> [Task instructions]:
In the listing, copy the lines from the line with "Document page, 1275x1650 pixels." to the line with "text Sometimes it", replacing "Identify" with "Locate" and changing nothing else.

[Start Material for this exercise]

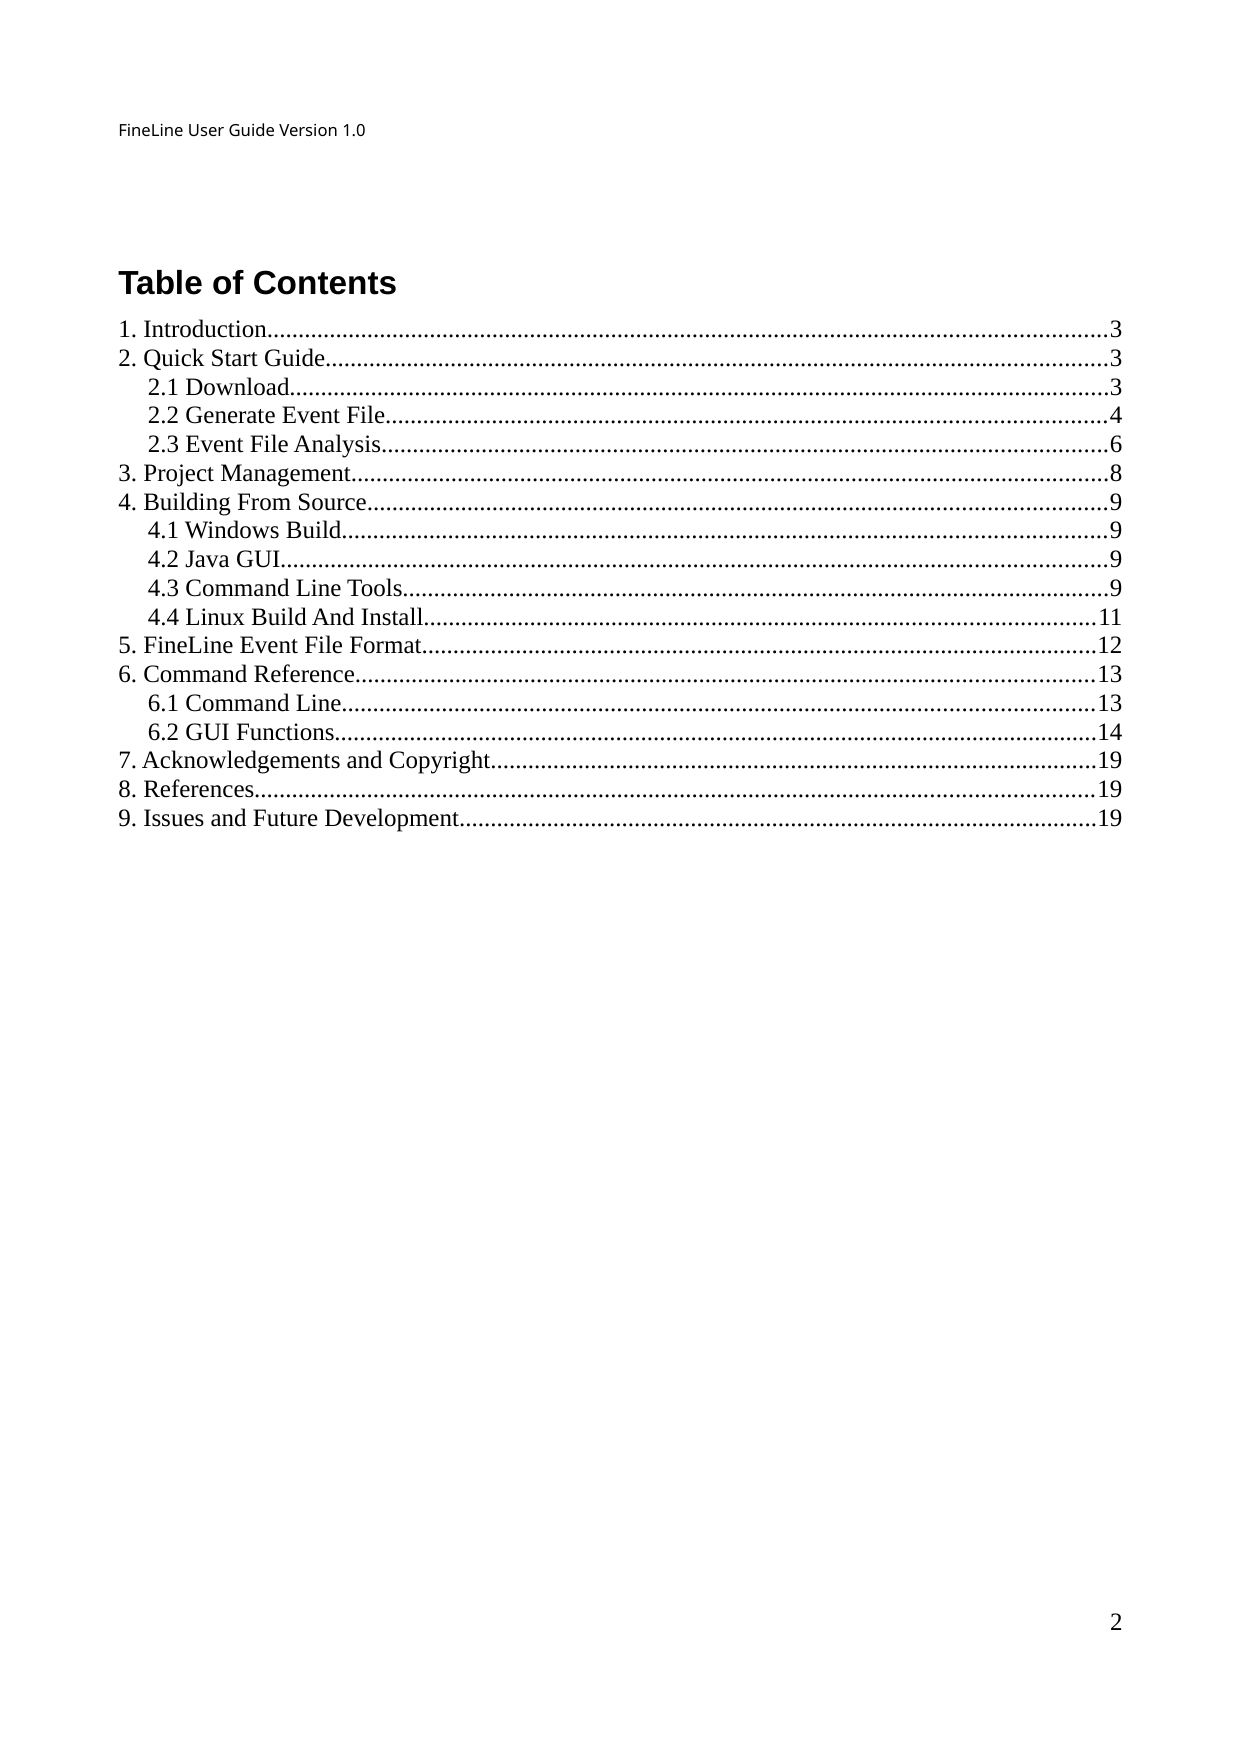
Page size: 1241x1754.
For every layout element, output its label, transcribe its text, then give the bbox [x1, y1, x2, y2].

text 3. Project Management 8 [118, 458, 1122, 487]
text 6.1 Command Line 13 [148, 688, 1122, 717]
text 9. Issues and Future Development 19 [118, 803, 1122, 832]
text 2. Quick Start Guide 3 [118, 343, 1122, 372]
text 1. Introduction 3 [118, 314, 1122, 343]
text 7. Acknowledgements and Copyright 19 [118, 746, 1122, 774]
text 2.2 Generate Event File 4 [148, 401, 1122, 429]
text 6.2 GUI Functions 14 [148, 717, 1122, 746]
text 6. Command Reference 13 [118, 659, 1122, 688]
text 8. References 19 [118, 774, 1122, 803]
text 2.3 Event File Analysis 6 [148, 429, 1122, 458]
text 4.4 Linux Build And Install 11 [148, 602, 1122, 631]
text 4. Building From Source 9 [118, 487, 1122, 516]
text 4.3 Command Line Tools 9 [148, 573, 1122, 602]
subtitle Table of Contents [118, 263, 1122, 302]
text 2.1 Download 3 [148, 372, 1122, 401]
text 4.1 Windows Build 9 [148, 516, 1122, 544]
text 4.2 Java GUI 9 [148, 544, 1122, 573]
text 5. FineLine Event File Format 12 [118, 631, 1122, 659]
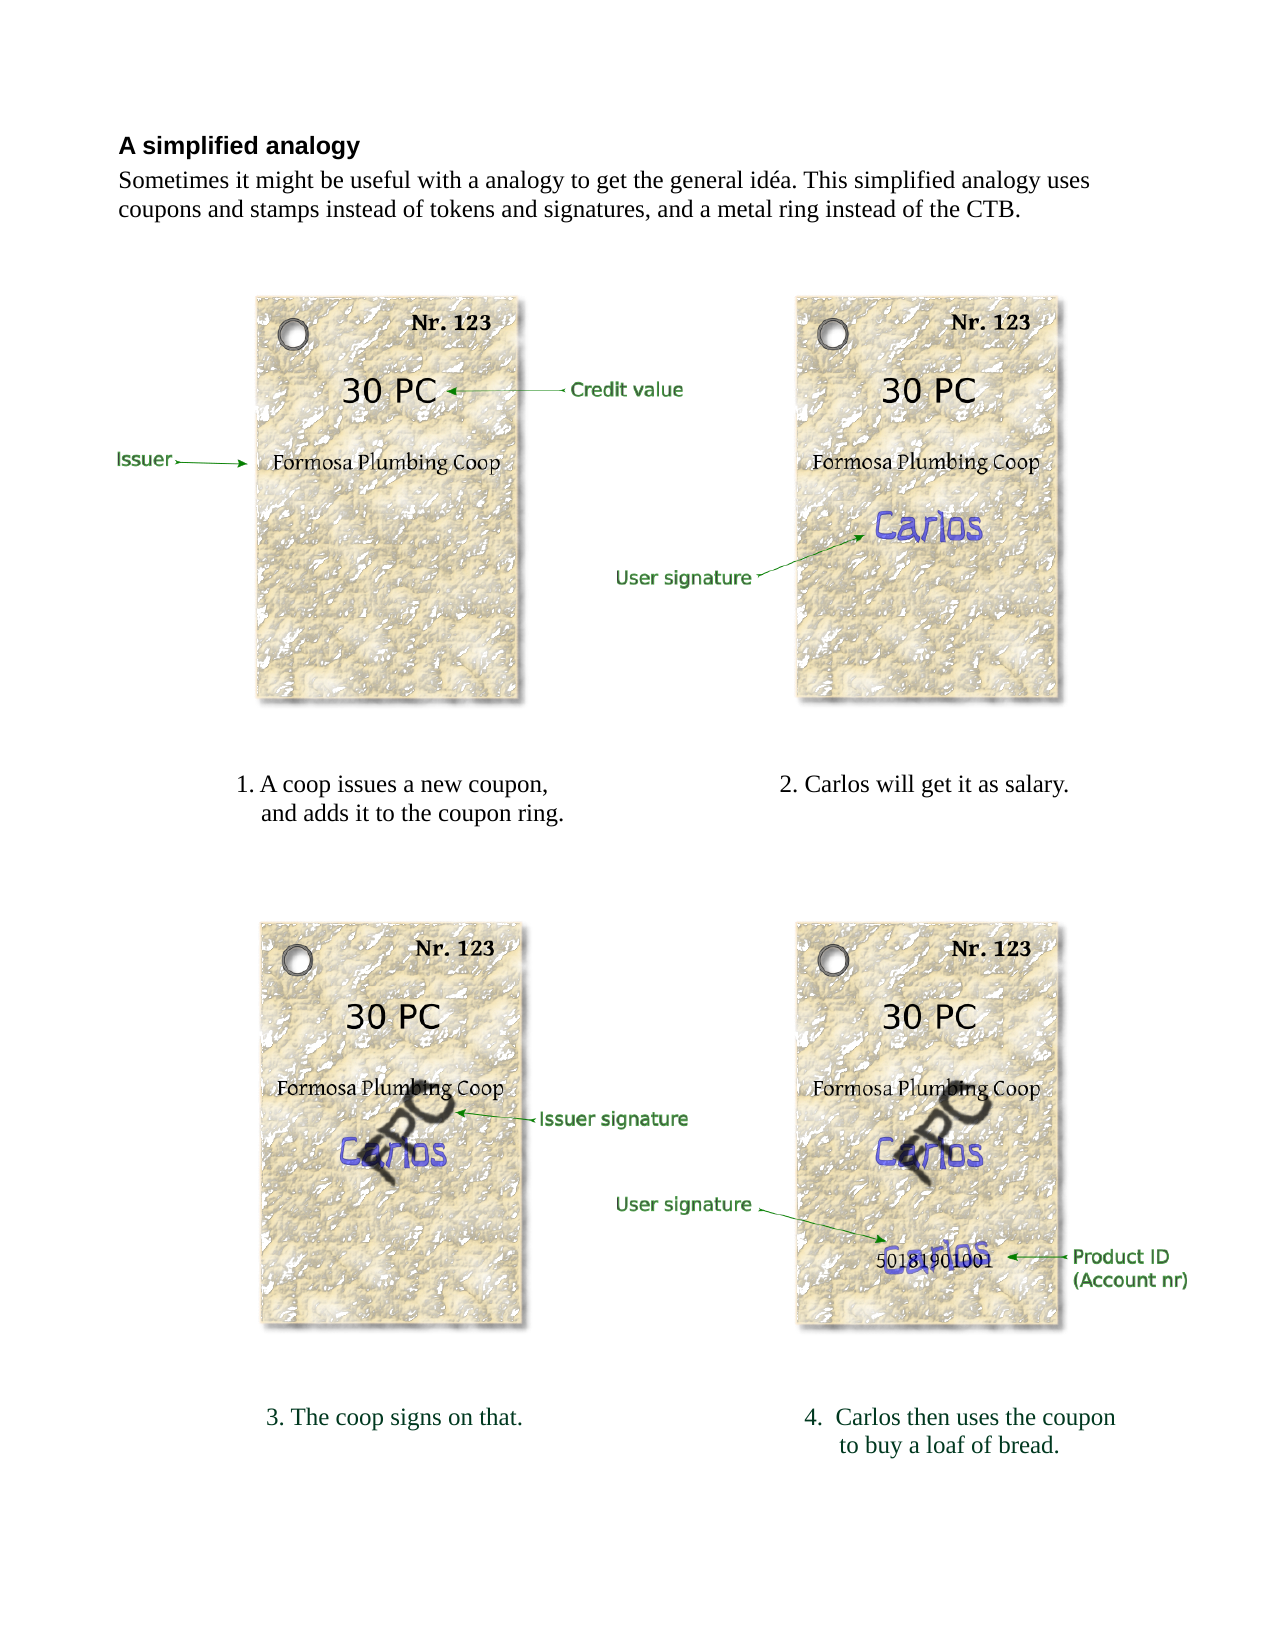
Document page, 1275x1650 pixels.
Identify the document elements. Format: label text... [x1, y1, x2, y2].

text and adds it to the coupon ring. [118, 798, 1157, 827]
picture [117, 256, 1083, 738]
text 3. The coop signs on that. 4. Carlos then uses the coupon [118, 1402, 1157, 1431]
picture [234, 882, 1187, 1364]
text Sometimes it might be useful with a analogy to get the general idéa. This simplified analogy uses coupons and stamps instead of tokens and signatures, and a metal ring instead of the CTB. [118, 166, 1157, 223]
text 1. A coop issues a new coupon, 2. Carlos will get it as salary. [118, 769, 1157, 798]
text to buy a loaf of bread. [118, 1431, 1157, 1459]
subtitle A simplified analogy [118, 131, 1157, 159]
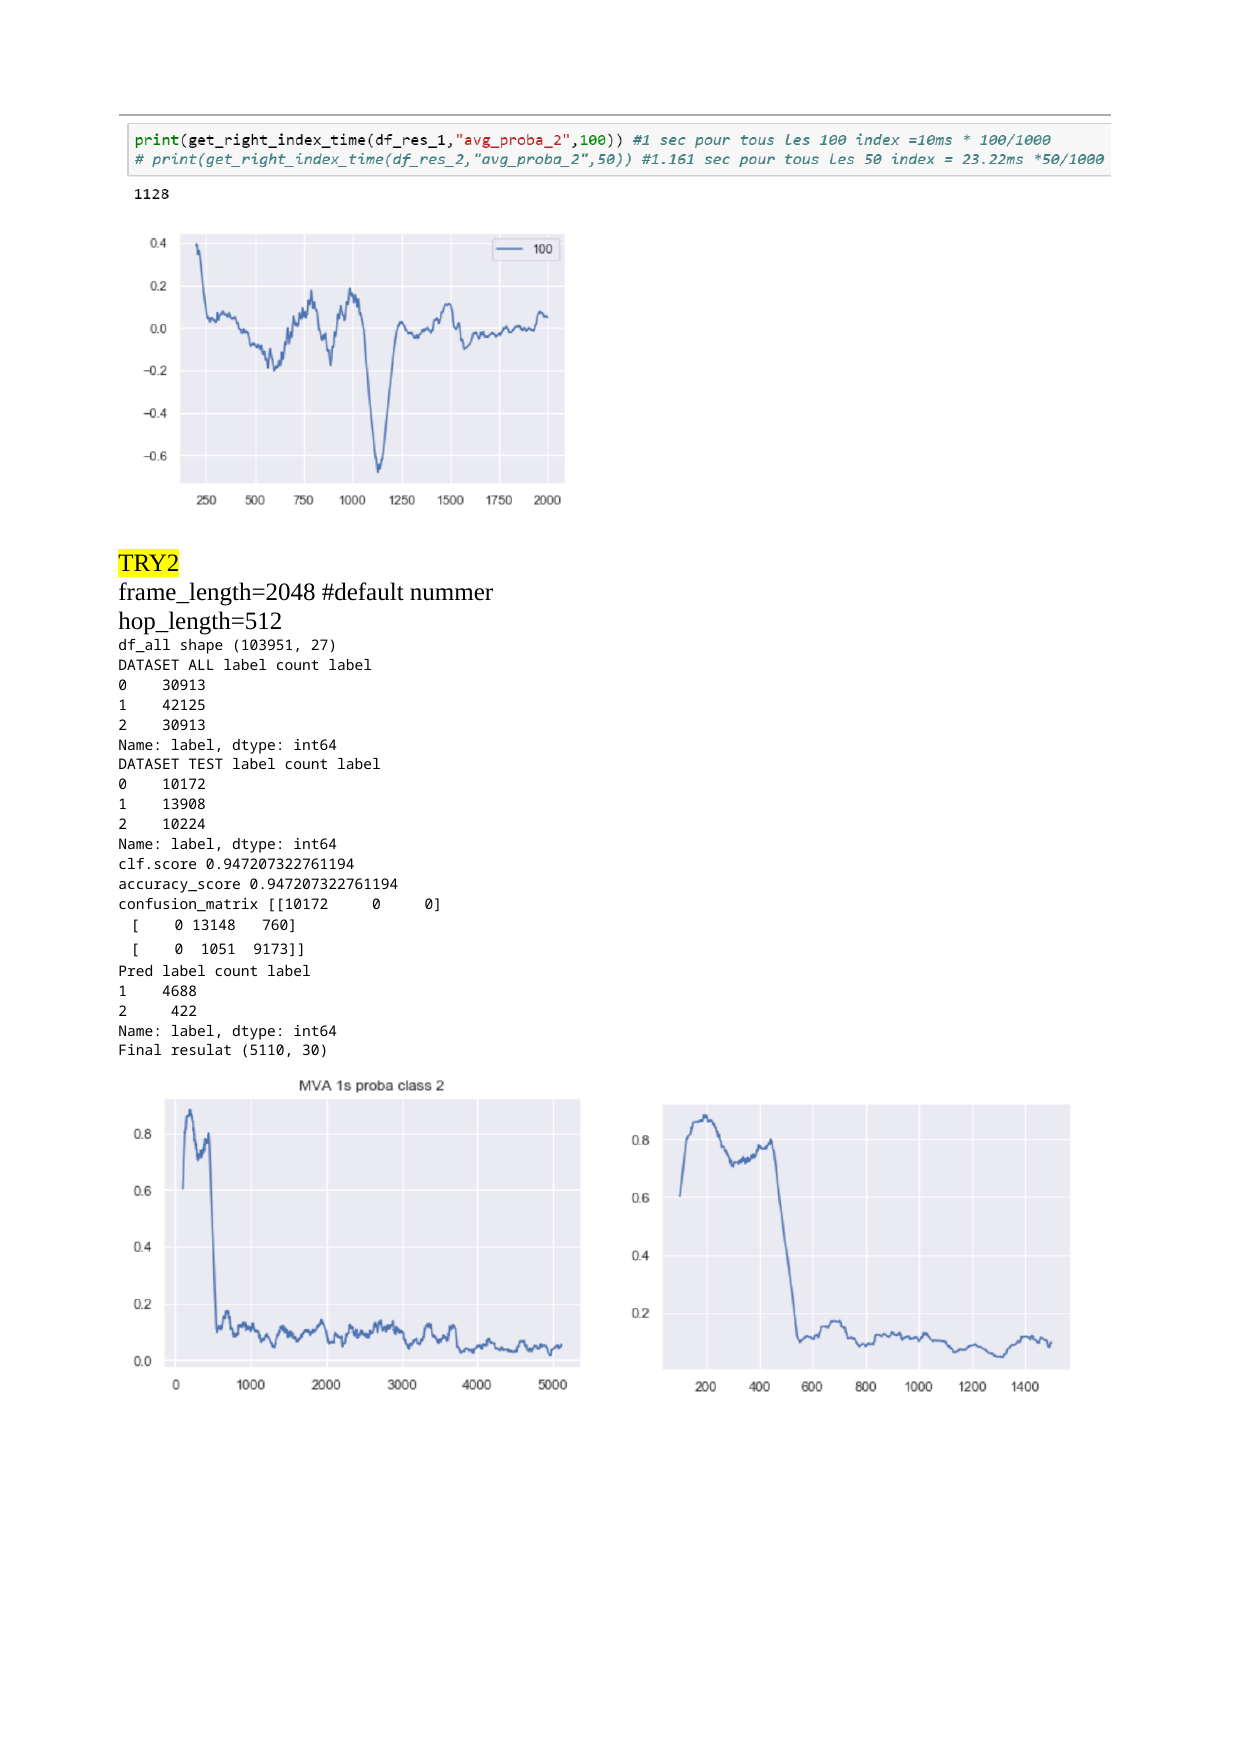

[End Material for this exercise]

> [Answer to this problem]:
Document page, 1275x1650 pixels.
Locate the document elements. Format: label text... [x1, y1, x2, y2].

text and adds it to the coupon ring. [118, 798, 1157, 827]
picture [117, 256, 1083, 738]
text 3. The coop signs on that. 4. Carlos then uses the coupon [118, 1402, 1157, 1431]
picture [234, 882, 1187, 1364]
text Sometimes it might be useful with a analogy to get the general idéa. This simplified analogy uses coupons and stamps instead of tokens and signatures, and a metal ring instead of the CTB. [118, 166, 1157, 223]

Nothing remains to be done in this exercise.